Saturday, 10 May 2008
Thursday, 8 May 2008
In an previous blog post I complained how a digital reconstruction of the Lismullin henge at Tara, the site of which was being controversially destroyed for the construction of the M3 Motorway, was being withheld because...
Virtual images will not be made publicly available for the moment as the high quality of the computer generated images may lead to misconceptions as to what actually exists at Lismullin.Well here are the images.
Its clear the images were withheld because it would have given a visual aid, strengthening the case by the activist that the Tara valley was full of ancient sites, and whether or not much remained of the upstanding structures at this henge in a hollow showed how it was the landscape itself that was important and that should be preserved along with the central monument at Tara.
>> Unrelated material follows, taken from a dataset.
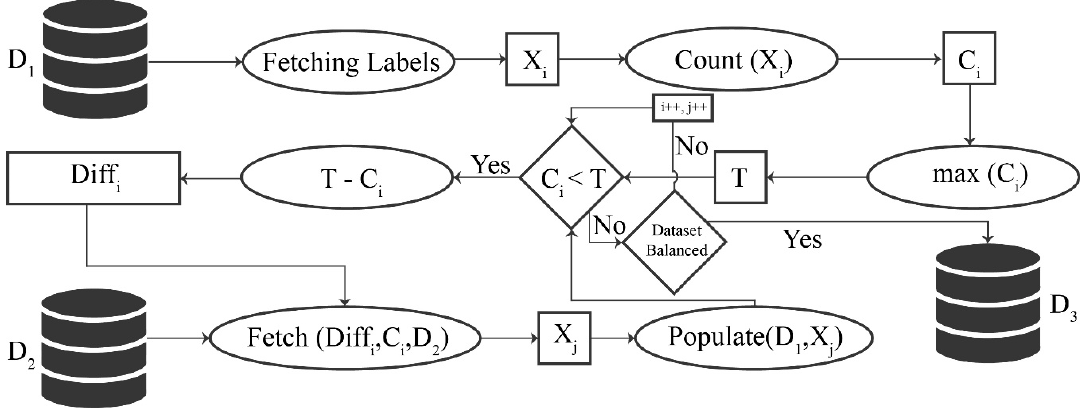
Figure 2. Flow diagram of data augmenter.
In June 2007 John Gormley told the Dáil he would release the file in the near future "to ensure the highest levels of transparency and accountability".. The reconstruction were first made in mid 2007 nits now mid 2008, so Gormley's idea of transparency is release vital images a year late. The massive site with the post holes marked in the foregound.
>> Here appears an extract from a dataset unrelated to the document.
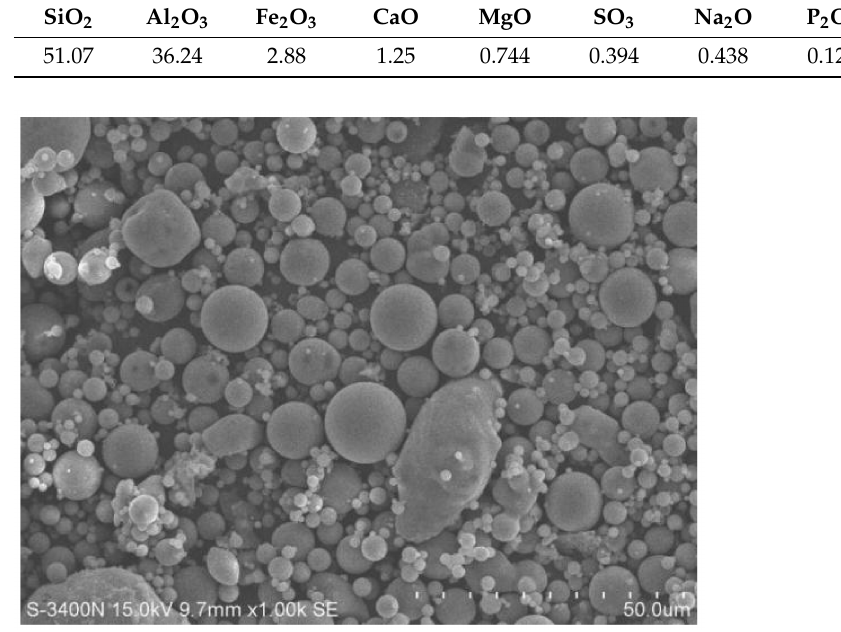
Figure 1. SEM image of fly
The massive site with the post holes marked in the foregound.More images of the exposed site
The site is a large (c.80m diameter) circular enclosure formed of a double row or ring of stakeholes. The two rows are 2m apart. The stakeholes are small in diameter (c.10-15cm) and evenly spaced (c.60cm apart) perhaps suggesting post and wattle construction. The enclosure appears to have an entrance in the east. A smaller enclosure c.16m in diameter formed of similarly closely spaced postholes (c.25cm diameter) is positioned centrally within the large enclosure. There are two radial rows of postholes forming a corridor between the entrance of the outer and inner enclosures. In addition there are what appear to be two slot trenches between the end of the corridor and the entrance of the inner enclosure
The enclosure is situated at the centre of a natural geomorphological hollow surrounded by a ridge of higher ground which overlooks all sides of the monument, which in turn is surrounded by lower ground.
More info on Lismullin.
It doesn't seem like(to my amateur eyes) they used a height map to show Lismullin's position in the hollow of the landscape does it?